*DO THIS*: Copy the records word for word, starting at the beginning and ending after the line that has "common name: Goldenrod gall moth".

** begin RECORDS SUPPLIED **

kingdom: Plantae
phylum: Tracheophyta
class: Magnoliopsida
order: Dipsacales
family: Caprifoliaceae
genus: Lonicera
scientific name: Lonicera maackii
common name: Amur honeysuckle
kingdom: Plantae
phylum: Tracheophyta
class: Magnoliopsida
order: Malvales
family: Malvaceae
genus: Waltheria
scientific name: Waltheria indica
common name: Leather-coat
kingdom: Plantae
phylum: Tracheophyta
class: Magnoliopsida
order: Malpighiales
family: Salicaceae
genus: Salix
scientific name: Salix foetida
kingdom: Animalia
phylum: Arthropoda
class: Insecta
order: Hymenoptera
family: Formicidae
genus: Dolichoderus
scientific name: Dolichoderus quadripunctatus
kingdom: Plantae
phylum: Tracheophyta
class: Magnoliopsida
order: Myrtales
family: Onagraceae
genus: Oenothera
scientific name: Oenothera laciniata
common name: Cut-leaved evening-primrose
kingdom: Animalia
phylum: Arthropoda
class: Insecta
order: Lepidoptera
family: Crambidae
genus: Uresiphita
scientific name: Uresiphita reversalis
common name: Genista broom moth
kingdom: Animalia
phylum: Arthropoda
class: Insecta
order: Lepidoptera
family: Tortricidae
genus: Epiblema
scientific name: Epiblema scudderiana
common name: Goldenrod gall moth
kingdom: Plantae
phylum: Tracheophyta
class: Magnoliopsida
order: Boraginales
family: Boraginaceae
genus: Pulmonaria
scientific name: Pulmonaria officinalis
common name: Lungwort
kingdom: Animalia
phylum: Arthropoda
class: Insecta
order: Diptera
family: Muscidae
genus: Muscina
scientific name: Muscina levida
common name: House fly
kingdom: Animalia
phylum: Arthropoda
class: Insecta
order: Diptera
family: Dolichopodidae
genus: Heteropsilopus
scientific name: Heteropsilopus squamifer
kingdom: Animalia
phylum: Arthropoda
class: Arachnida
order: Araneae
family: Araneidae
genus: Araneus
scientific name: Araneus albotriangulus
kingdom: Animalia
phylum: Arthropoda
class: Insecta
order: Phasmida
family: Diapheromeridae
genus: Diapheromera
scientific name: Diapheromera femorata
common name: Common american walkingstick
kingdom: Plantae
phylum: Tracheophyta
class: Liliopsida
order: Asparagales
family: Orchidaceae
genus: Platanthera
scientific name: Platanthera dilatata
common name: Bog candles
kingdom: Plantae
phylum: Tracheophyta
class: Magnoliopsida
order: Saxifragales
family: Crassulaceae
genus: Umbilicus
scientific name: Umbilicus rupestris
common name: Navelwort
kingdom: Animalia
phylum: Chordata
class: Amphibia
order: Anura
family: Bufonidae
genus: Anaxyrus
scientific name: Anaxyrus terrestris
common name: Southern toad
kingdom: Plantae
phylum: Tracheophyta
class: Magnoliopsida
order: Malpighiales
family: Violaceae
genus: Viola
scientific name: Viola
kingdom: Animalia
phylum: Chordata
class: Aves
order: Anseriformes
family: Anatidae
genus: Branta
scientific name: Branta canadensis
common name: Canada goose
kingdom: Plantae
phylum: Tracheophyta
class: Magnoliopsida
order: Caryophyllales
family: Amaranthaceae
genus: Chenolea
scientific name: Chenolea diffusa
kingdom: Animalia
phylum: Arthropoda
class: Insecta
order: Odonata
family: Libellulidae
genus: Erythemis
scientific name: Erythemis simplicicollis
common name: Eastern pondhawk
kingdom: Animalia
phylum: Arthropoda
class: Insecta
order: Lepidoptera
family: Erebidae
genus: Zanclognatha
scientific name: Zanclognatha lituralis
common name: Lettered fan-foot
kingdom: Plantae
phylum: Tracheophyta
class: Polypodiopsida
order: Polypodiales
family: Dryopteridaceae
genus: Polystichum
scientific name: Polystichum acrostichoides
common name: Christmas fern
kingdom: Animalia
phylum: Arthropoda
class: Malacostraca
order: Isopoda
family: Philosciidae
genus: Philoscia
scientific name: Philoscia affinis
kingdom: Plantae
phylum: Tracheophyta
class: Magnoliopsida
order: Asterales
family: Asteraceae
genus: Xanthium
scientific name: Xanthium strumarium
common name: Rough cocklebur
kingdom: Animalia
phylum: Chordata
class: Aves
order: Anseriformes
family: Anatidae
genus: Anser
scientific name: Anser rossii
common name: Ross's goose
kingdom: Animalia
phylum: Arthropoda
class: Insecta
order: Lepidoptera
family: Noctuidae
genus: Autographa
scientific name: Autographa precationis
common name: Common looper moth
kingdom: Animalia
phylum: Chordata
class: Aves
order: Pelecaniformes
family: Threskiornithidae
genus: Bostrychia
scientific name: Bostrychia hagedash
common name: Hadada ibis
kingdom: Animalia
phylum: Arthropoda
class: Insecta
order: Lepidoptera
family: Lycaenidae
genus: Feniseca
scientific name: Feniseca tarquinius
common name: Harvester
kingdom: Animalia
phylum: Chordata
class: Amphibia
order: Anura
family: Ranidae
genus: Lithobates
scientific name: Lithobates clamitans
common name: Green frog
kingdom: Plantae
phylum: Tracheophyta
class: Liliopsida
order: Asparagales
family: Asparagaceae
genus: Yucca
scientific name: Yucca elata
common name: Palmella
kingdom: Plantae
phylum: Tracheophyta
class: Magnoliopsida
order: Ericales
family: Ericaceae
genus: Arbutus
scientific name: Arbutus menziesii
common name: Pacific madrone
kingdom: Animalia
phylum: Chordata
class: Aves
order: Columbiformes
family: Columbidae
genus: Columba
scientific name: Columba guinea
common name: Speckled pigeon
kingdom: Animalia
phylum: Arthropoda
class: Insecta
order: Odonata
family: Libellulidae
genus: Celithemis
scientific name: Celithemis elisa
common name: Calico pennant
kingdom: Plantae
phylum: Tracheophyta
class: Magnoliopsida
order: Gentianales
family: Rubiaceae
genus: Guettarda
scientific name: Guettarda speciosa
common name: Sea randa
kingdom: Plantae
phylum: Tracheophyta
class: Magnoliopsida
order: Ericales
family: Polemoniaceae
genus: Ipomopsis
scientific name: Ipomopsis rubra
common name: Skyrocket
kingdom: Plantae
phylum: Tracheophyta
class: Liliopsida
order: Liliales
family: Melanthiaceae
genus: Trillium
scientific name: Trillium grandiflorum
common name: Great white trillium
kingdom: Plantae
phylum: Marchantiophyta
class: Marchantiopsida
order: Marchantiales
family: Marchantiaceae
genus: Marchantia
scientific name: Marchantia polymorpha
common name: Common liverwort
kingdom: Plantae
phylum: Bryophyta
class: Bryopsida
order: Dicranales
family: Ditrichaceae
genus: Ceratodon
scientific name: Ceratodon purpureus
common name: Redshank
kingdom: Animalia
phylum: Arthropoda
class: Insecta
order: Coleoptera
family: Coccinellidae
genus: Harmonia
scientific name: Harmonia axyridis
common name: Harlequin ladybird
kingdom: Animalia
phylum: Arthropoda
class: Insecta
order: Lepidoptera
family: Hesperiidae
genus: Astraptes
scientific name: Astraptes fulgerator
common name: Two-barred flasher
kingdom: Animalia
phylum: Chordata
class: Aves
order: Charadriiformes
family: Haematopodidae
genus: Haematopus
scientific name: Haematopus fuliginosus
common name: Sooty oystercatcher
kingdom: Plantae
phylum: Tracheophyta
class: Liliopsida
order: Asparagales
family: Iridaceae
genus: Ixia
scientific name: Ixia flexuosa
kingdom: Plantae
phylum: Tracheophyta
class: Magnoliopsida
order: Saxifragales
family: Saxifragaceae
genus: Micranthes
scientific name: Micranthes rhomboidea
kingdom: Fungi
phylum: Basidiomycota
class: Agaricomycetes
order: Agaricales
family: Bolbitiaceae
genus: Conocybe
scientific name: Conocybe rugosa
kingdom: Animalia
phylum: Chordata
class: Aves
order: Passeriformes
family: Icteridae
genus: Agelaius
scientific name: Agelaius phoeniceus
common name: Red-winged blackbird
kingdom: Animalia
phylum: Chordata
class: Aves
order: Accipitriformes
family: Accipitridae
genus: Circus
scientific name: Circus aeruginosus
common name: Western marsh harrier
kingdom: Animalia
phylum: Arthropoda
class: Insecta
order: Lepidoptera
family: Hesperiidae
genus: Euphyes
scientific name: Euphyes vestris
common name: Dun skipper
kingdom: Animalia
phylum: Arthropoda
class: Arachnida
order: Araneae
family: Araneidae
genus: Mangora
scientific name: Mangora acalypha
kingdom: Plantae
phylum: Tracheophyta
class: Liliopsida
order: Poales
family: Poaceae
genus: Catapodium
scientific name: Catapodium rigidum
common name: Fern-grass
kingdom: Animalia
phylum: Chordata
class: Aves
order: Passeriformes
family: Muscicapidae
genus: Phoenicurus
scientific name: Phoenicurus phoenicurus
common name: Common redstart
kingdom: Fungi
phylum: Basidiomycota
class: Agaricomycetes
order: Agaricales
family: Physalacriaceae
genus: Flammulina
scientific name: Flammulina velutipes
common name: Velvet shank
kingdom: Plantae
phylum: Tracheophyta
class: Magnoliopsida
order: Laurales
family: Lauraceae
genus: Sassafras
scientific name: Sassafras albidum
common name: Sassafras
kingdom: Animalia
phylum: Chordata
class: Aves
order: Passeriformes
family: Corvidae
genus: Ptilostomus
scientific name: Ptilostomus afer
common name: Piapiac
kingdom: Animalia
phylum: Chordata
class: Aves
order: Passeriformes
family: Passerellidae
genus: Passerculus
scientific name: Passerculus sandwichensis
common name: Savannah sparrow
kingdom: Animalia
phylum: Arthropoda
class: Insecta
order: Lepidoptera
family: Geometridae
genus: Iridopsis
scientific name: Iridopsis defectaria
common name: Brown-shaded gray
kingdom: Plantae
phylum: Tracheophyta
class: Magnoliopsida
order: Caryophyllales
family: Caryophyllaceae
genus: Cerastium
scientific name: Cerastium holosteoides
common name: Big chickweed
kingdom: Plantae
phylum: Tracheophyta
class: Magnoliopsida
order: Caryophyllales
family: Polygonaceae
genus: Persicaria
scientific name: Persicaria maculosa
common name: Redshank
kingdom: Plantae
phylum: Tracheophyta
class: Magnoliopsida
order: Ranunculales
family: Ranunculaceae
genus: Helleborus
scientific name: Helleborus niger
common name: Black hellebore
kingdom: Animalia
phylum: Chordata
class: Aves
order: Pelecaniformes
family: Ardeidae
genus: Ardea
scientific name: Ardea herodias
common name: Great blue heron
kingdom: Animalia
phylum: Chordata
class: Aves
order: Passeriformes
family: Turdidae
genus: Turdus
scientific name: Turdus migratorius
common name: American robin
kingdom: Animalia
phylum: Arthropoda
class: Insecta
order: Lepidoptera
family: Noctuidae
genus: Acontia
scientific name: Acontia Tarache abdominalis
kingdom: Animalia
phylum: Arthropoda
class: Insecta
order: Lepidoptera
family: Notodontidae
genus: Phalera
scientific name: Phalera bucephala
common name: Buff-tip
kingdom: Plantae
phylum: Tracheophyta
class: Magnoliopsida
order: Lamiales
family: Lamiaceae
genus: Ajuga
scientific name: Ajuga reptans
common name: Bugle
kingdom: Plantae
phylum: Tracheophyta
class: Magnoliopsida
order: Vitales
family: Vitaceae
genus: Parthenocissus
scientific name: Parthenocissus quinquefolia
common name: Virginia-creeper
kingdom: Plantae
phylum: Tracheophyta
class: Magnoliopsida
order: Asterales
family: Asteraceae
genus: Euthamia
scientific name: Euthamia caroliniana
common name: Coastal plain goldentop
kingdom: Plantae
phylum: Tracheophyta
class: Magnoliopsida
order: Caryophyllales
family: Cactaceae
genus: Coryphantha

** end RECORDS SUPPLIED **

*CORRECT ANSWER*:
kingdom: Plantae
phylum: Tracheophyta
class: Magnoliopsida
order: Dipsacales
family: Caprifoliaceae
genus: Lonicera
scientific name: Lonicera maackii
common name: Amur honeysuckle
kingdom: Plantae
phylum: Tracheophyta
class: Magnoliopsida
order: Malvales
family: Malvaceae
genus: Waltheria
scientific name: Waltheria indica
common name: Leather-coat
kingdom: Plantae
phylum: Tracheophyta
class: Magnoliopsida
order: Malpighiales
family: Salicaceae
genus: Salix
scientific name: Salix foetida
kingdom: Animalia
phylum: Arthropoda
class: Insecta
order: Hymenoptera
family: Formicidae
genus: Dolichoderus
scientific name: Dolichoderus quadripunctatus
kingdom: Plantae
phylum: Tracheophyta
class: Magnoliopsida
order: Myrtales
family: Onagraceae
genus: Oenothera
scientific name: Oenothera laciniata
common name: Cut-leaved evening-primrose
kingdom: Animalia
phylum: Arthropoda
class: Insecta
order: Lepidoptera
family: Crambidae
genus: Uresiphita
scientific name: Uresiphita reversalis
common name: Genista broom moth
kingdom: Animalia
phylum: Arthropoda
class: Insecta
order: Lepidoptera
family: Tortricidae
genus: Epiblema
scientific name: Epiblema scudderiana
common name: Goldenrod gall moth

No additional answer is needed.